A fala sobre religiosidade aparece na explicação sobre a canção “Ofertório”, composta para a missa de 90 anos da matriarca dos Veloso, a dona Canô. Caetano Veloso diz que é ateu ou irreligioso, Zeca e Tom são cristãos e Moreno é das religiões de matriz africana e também das orientais, mas que um dia Moreno apresentou argumentos que quase o convenceram da existência de Deus. Caetano não falou quais argumentos. Alguma voz forte feminina da plateia gritou: “Fala”. Ele respondeu que o show iria se estender muito: “Tudo que se foi mim, mas não perdi/ Senhor da vida/ Os que já chorei e os que ainda estão por vir/ Profeto a ti”, evocou a lembrança da matriarca falecida em 25 de dezembro de 2012, aos 105 anos.

E por falar em família, a música “Reconvexo” relembra uma de suas intérpretes, a mana Maria Bethânia (que cantou esta canção no fim de novembro no mesmo Araújo, em apresentação junto com Zeca Pagodinho). A música foi escrita no final dos anos 1980 para ela e exalta as coisas da Bahia e também do mundo (Roma, Amazônia). Quem não ouviu esta música no desenrolar da vida. Com os violões e baixo do trio e Moreno ritmando com talher e prato a canção, o público se empolga com palmas e se levanta para entoar: “Quem não rezou a novena de Dona Canô/ Quem não seguiu o mendigo Joãozinho Beija-Flor/ Quem não amou a elegância sutil de Bobô/ Quem não é Recôncavo e nem pode ser reconvexo”.

Zeca volta à tona cantando “Você me Deu”, parceria com o pai, que já foi cantada por Gal Costa, outra parceira tropicalista e bárbara, que estará em Porto Alegre, em março.
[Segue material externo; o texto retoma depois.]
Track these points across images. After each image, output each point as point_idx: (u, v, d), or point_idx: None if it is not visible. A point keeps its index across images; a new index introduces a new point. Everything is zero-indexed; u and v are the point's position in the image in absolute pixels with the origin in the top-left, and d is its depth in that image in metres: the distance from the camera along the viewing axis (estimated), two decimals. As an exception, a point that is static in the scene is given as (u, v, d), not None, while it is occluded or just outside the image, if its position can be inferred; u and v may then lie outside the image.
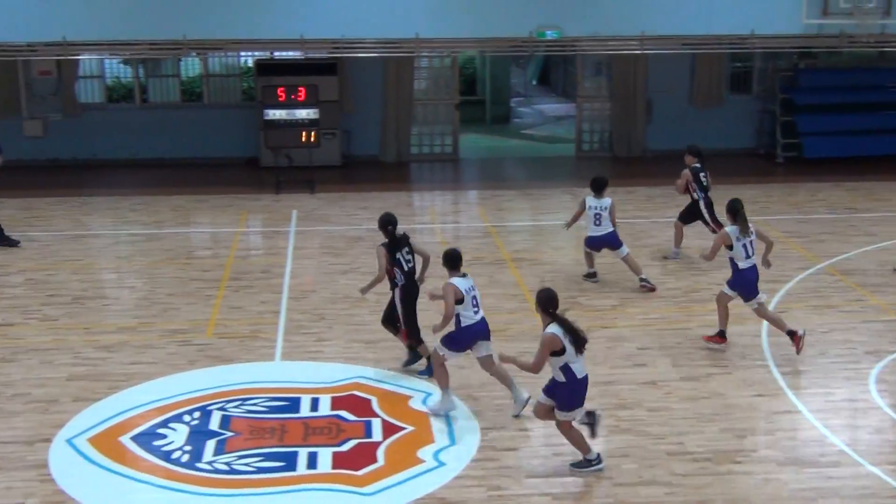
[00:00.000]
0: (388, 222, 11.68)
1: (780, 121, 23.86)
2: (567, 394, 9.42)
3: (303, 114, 21.36)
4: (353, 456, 9.89)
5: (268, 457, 9.90)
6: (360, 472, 9.59)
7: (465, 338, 10.73)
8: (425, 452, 9.95)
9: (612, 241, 14.85)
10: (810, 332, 12.47)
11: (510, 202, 20.57)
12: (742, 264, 12.29)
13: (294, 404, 11.03)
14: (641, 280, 14.81)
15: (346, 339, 12.91)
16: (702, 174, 16.21)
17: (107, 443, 10.17)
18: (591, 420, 9.66)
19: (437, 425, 10.48)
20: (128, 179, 22.45)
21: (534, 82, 36.21)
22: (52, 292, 14.80)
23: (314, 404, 11.03)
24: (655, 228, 18.08)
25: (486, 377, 11.55)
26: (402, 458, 9.86)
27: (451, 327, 10.73)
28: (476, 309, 10.70)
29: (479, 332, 10.76)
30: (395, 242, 11.61)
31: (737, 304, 12.61)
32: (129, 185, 21.89)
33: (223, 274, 15.64)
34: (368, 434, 10.35)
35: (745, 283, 12.34)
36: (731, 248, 12.31)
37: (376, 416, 10.73)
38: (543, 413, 9.72)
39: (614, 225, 14.76)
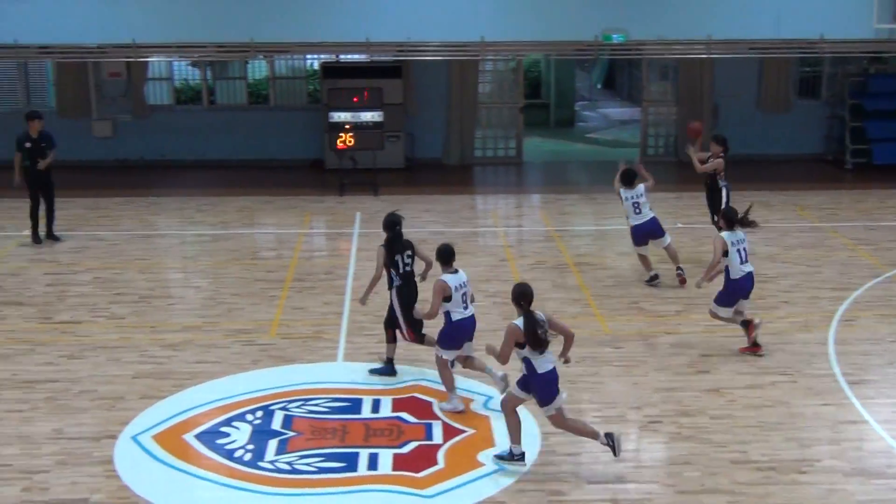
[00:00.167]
0: (395, 223, 11.70)
1: (849, 126, 23.49)
2: (535, 385, 9.47)
3: (367, 116, 21.47)
4: (413, 458, 9.91)
5: (329, 457, 9.95)
6: (420, 475, 9.60)
7: (458, 334, 10.86)
8: (486, 456, 9.93)
9: (655, 229, 14.93)
10: (878, 342, 12.26)
11: (573, 206, 20.48)
12: (734, 274, 12.21)
13: (355, 405, 11.09)
14: (678, 269, 14.91)
15: (409, 342, 12.91)
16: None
17: (171, 440, 10.30)
18: (611, 442, 9.56)
19: (498, 429, 10.46)
20: (194, 180, 22.72)
21: (598, 86, 36.06)
22: (120, 291, 15.02)
23: (375, 405, 11.07)
24: (720, 234, 17.89)
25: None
26: (462, 461, 9.86)
27: (441, 324, 10.90)
28: (465, 305, 10.83)
29: (469, 328, 10.91)
30: (397, 244, 11.63)
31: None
32: (195, 185, 22.15)
33: (287, 275, 15.76)
34: (429, 436, 10.36)
35: (731, 292, 12.30)
36: (726, 254, 12.20)
37: (437, 418, 10.74)
38: (510, 402, 9.70)
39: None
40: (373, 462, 9.85)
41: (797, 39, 20.50)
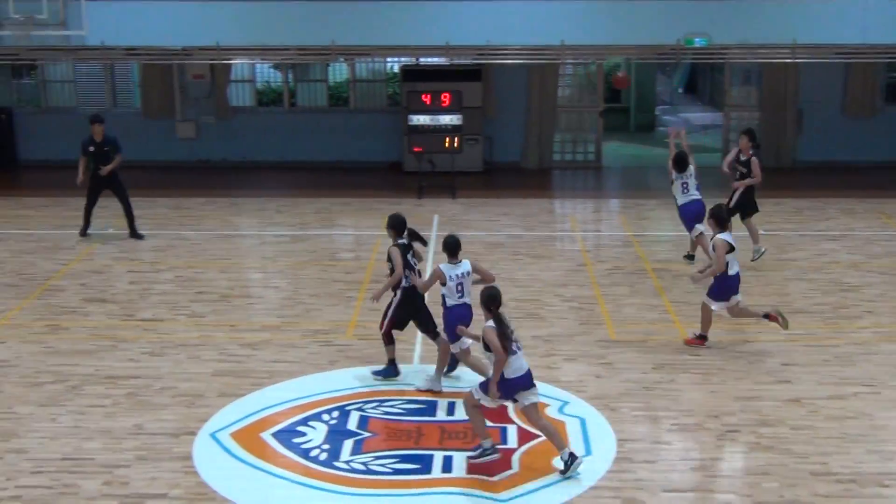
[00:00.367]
0: (404, 224, 11.70)
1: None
2: (501, 386, 9.52)
3: (446, 119, 21.51)
4: (488, 461, 9.88)
5: (404, 458, 9.98)
6: (494, 478, 9.58)
7: (452, 318, 11.12)
8: (561, 461, 9.87)
9: (701, 211, 15.09)
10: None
11: (653, 211, 20.30)
12: (731, 270, 12.34)
13: (431, 407, 11.10)
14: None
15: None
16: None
17: (248, 438, 10.41)
18: (571, 462, 9.53)
19: (573, 434, 10.40)
20: (274, 181, 22.98)
21: (680, 90, 35.70)
22: (200, 290, 15.23)
23: (450, 408, 11.07)
24: (803, 242, 17.63)
25: (626, 388, 11.46)
26: (536, 466, 9.81)
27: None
28: (460, 294, 11.18)
29: (463, 316, 11.15)
30: (407, 243, 11.68)
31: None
32: (275, 186, 22.40)
33: (364, 276, 15.86)
34: (504, 440, 10.33)
35: (726, 288, 12.39)
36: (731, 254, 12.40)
37: (512, 422, 10.70)
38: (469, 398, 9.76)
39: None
40: (447, 464, 9.86)
41: (884, 45, 20.08)
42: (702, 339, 12.74)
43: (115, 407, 11.15)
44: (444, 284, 11.18)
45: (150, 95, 24.41)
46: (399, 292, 11.63)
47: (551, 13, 20.09)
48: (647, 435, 10.45)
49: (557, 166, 24.56)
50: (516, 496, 9.29)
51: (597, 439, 10.33)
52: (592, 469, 9.72)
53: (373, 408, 11.04)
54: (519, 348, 9.59)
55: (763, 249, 16.11)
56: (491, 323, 9.55)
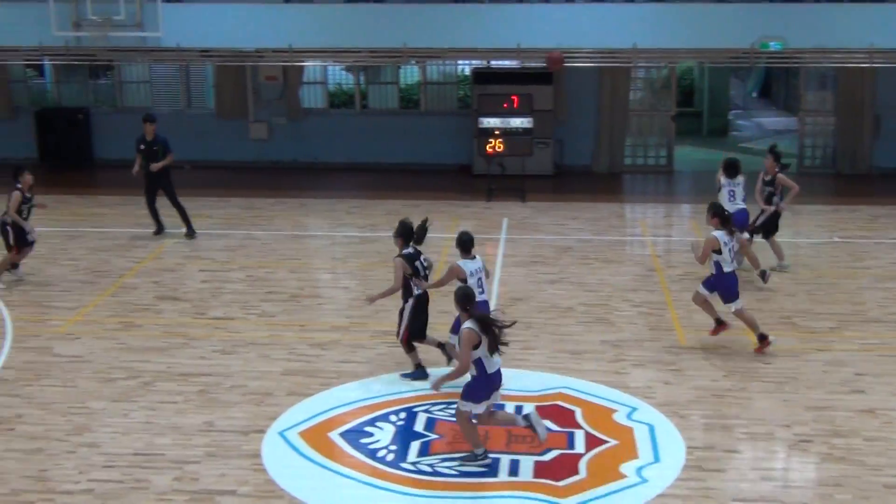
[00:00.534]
0: (412, 231, 11.71)
1: None
2: (474, 385, 9.62)
3: (517, 122, 21.48)
4: (554, 466, 9.84)
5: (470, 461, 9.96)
6: (560, 483, 9.54)
7: None
8: (628, 468, 9.80)
9: (746, 220, 15.18)
10: None
11: (725, 217, 20.01)
12: (727, 268, 12.47)
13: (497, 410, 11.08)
14: (763, 272, 14.95)
15: (553, 349, 12.87)
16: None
17: (316, 437, 10.47)
18: (529, 422, 9.69)
19: (641, 441, 10.32)
20: (345, 183, 23.12)
21: (754, 94, 35.25)
22: (271, 289, 15.36)
23: (517, 412, 11.01)
24: (879, 250, 17.30)
25: (696, 395, 11.35)
26: (603, 472, 9.75)
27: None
28: (481, 290, 11.27)
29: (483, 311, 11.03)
30: (413, 252, 11.69)
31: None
32: (345, 188, 22.53)
33: (433, 278, 15.81)
34: (571, 445, 10.28)
35: (727, 287, 12.54)
36: (719, 252, 12.42)
37: (580, 427, 10.65)
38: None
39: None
40: (514, 468, 9.83)
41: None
42: (721, 324, 12.81)
43: (186, 404, 11.29)
44: (464, 281, 11.16)
45: (224, 97, 24.69)
46: (411, 300, 11.69)
47: (623, 16, 19.97)
48: (718, 443, 10.32)
49: (628, 170, 24.38)
50: (582, 502, 9.24)
51: (665, 446, 10.23)
52: (661, 476, 9.63)
53: (440, 410, 11.05)
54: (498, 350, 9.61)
55: (788, 265, 15.93)
56: (470, 324, 9.48)
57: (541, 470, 9.77)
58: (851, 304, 14.42)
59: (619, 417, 10.90)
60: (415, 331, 11.77)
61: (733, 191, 15.33)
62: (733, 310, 12.64)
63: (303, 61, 23.09)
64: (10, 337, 13.35)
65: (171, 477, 9.68)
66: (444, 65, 24.82)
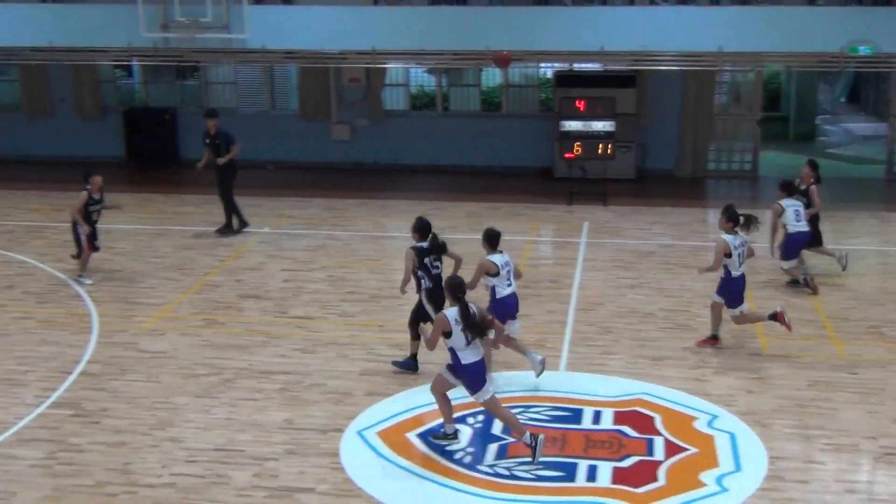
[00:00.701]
0: (427, 227, 11.97)
1: None
2: (461, 375, 9.94)
3: (599, 126, 21.34)
4: (633, 473, 9.75)
5: (548, 465, 9.92)
6: (639, 490, 9.45)
7: (502, 309, 11.44)
8: (708, 476, 9.67)
9: (804, 241, 15.07)
10: None
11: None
12: (735, 272, 12.48)
13: (576, 415, 11.02)
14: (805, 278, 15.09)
15: (632, 354, 12.76)
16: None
17: (394, 437, 10.51)
18: (534, 443, 9.83)
19: (722, 449, 10.17)
20: (426, 184, 23.17)
21: (842, 99, 34.57)
22: (351, 290, 15.46)
23: (596, 417, 10.96)
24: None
25: (779, 404, 11.17)
26: (683, 480, 9.63)
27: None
28: (509, 283, 11.58)
29: (512, 305, 11.64)
30: (427, 247, 11.79)
31: None
32: (426, 189, 22.58)
33: (512, 281, 15.80)
34: (650, 452, 10.18)
35: (733, 291, 12.56)
36: (729, 255, 12.43)
37: (659, 434, 10.54)
38: (439, 384, 10.22)
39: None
40: (591, 474, 9.76)
41: None
42: (714, 339, 12.88)
43: (267, 401, 11.41)
44: (495, 275, 11.49)
45: (308, 98, 24.92)
46: (423, 294, 11.87)
47: (708, 18, 19.73)
48: (800, 454, 10.14)
49: (712, 175, 24.06)
50: (662, 509, 9.15)
51: (747, 456, 10.08)
52: (742, 486, 9.50)
53: (518, 413, 11.00)
54: (473, 340, 9.84)
55: (844, 255, 15.81)
56: (450, 312, 9.79)
57: (619, 476, 9.69)
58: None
59: (700, 425, 10.76)
60: (422, 316, 11.82)
61: (798, 210, 14.93)
62: (733, 315, 12.71)
63: (386, 63, 23.20)
64: (96, 332, 13.63)
65: (251, 473, 9.78)
66: (526, 67, 24.75)
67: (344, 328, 13.80)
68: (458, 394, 11.43)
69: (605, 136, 21.26)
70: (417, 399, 11.36)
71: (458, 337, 9.82)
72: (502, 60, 16.26)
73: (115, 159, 24.92)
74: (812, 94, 29.65)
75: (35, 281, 15.86)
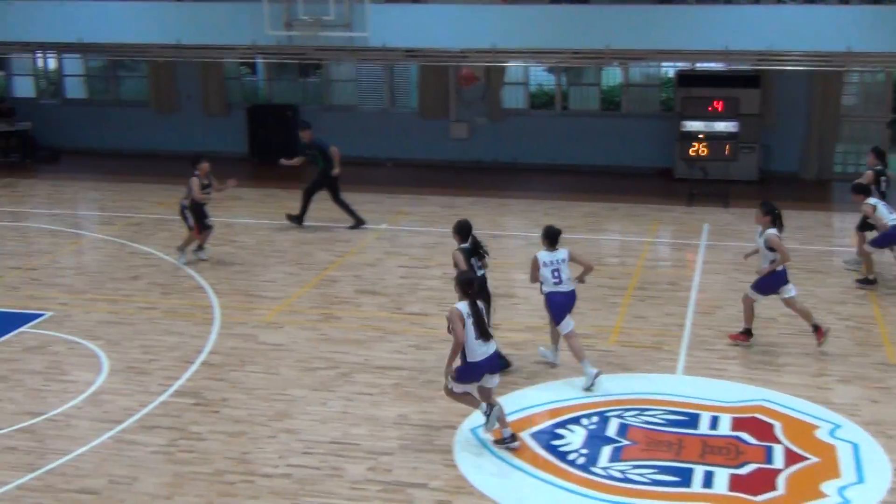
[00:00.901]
0: (470, 228, 12.06)
1: None
2: (461, 369, 10.03)
3: (721, 126, 20.96)
4: (751, 480, 9.56)
5: (663, 470, 9.79)
6: (757, 498, 9.25)
7: (550, 306, 11.82)
8: (830, 487, 9.42)
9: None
10: None
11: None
12: (780, 266, 12.55)
13: (693, 420, 10.84)
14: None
15: (753, 360, 12.50)
16: (882, 178, 15.74)
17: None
18: (488, 412, 10.08)
19: (844, 459, 9.90)
20: (544, 184, 23.08)
21: (977, 101, 33.35)
22: (467, 287, 15.46)
23: (714, 422, 10.78)
24: None
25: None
26: (803, 490, 9.41)
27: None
28: (557, 280, 11.72)
29: (560, 302, 11.76)
30: (469, 248, 11.93)
31: None
32: (544, 189, 22.49)
33: (630, 282, 15.67)
34: (769, 460, 9.96)
35: (774, 282, 12.60)
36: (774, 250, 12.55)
37: (779, 442, 10.30)
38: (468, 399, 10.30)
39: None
40: (708, 480, 9.60)
41: None
42: (746, 334, 12.87)
43: (382, 396, 11.51)
44: (536, 269, 11.79)
45: (427, 96, 25.05)
46: None
47: (837, 18, 19.18)
48: (927, 467, 9.81)
49: (838, 178, 23.42)
50: (780, 519, 8.95)
51: (870, 467, 9.79)
52: (864, 498, 9.24)
53: (633, 416, 10.90)
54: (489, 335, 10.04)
55: (859, 261, 15.82)
56: (461, 305, 9.96)
57: (737, 483, 9.51)
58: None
59: (822, 434, 10.49)
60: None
61: (885, 204, 15.10)
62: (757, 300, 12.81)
63: (505, 62, 23.18)
64: (217, 323, 13.93)
65: (366, 467, 9.88)
66: (647, 67, 24.46)
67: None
68: (568, 394, 11.38)
69: (728, 137, 20.88)
70: (530, 399, 11.34)
71: (469, 330, 9.93)
72: (465, 80, 16.13)
73: (239, 154, 25.44)
74: (945, 95, 28.66)
75: (160, 272, 16.29)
Antes de “O Leãozinho”, Moreno Veloso explica que não sabia tocar esta música e que teve que aprender. A música foi composta em 1977, inspirada por Dadi Carvalho, de A Cor do Som e Novos Baianos, mas parecia ter sido feito para Moreno, pois tem uma pegada infantil. Moreno canta e o público acaba mimando os pimpolhos de Caetano, com aquele “aaaaaahhhhh”.

O show avança com “Gente” (Dedé, mãe de Moreno aparece nesta música da vida, doce mistério), “Ela e Eu”, “Não me Arrependo” até “Um Canto de Afoxé para o Bloco do Ilê”, composta em parceria de Caetano e Moreno, quando o menino tinha 9 anos. Em dado momento, sem combinar com o pai, que fica quieto e perplexo, Moreno puxa o coro de “Lula Livre”, a maioria da plateia vai no embalo, alguns vaiam. Os shows acabam sendo políticos, mais cedo ou mais tarde, não adianta espernear. Moreno também dança à frente do palco e Caetano também. Zeca tenta, mas não é do ramo. Por isso uma força levou a eles a cantar “Força Estranha” e o público a se envolver cantando junto. De Moreno, também os quatro executam a música de uma única frase, porém definitiva: “How beautiful could a being be” (quão belo poderia um ser ser).

Depois de agradecer ao público, a família Veloso volta para aquele bis que mexe com os corações e com os corpos da plateia, tanto que parte do público abandona suas cadeiras e vai para a frente do palco sentir mais de perto a energia tamanho família dos Velosos. Assim, aparecem apoteoticamente as músicas “Você é Linda”, “Deusa do Amor” e “Tá Escrito”, com aqueles dizeres mágicos: “Mete o pé e vai na fé”, até aquela música que vem encerrando shows de Caetano há algum tempo: “A Luz de Tieta”: “Eta, Eta, Eta, Eta/ É a lua, é o sol é a luz de Tieta/ Eta, Eta”.

Quer final mais apoteótico, com todo mundo se balançando e também um pouco contestatório, pois esta música foi muito contestada pela crítica em 1996, quando foi lançada para a trilha do filme de Cacá Diegues, mas após duas décadas é uma das músicas mais festejadas de Caetano Veloso. Um show para guardar na memória e para torcer que a família siga compondo e tocando junto ad eternum ou enquanto eles viverem e conviverem.